PROVIDED DATA Block Start

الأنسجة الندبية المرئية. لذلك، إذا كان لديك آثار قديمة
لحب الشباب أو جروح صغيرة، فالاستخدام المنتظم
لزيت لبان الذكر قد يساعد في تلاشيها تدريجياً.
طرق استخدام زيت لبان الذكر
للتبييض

PROVIDED DATA Block End
PROVIDED DATA Block Start

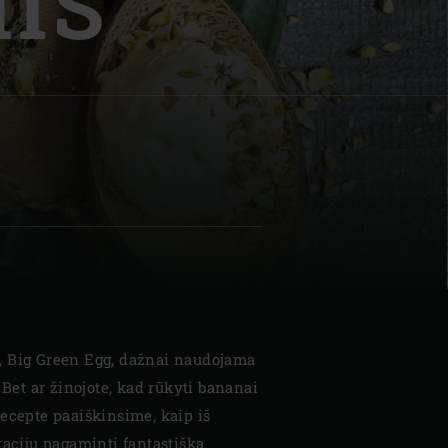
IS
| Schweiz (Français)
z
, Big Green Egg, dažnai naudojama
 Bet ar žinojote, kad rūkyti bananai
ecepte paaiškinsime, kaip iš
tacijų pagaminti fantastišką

PROVIDED DATA Block End
PROVIDED DATA Block Start

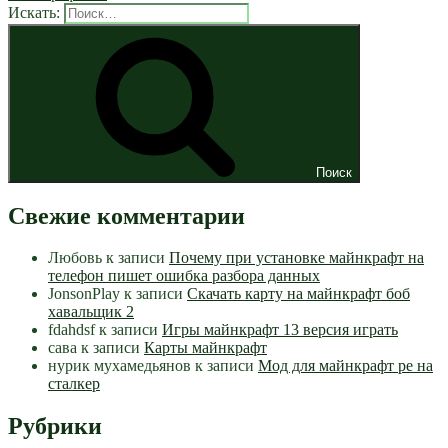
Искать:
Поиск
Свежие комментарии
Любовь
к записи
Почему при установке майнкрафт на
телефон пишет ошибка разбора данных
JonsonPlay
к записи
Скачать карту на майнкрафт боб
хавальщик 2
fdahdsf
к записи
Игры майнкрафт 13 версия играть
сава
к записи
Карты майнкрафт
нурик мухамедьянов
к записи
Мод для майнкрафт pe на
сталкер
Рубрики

PROVIDED DATA Block End

TASK ITEM:
Show each line in the listing above that has "майнкрафт".

EXERCISE ANSWER:
Почему при установке майнкрафт на
Скачать карту на майнкрафт боб
Игры майнкрафт 13 версия играть
Карты майнкрафт
Мод для майнкрафт pe на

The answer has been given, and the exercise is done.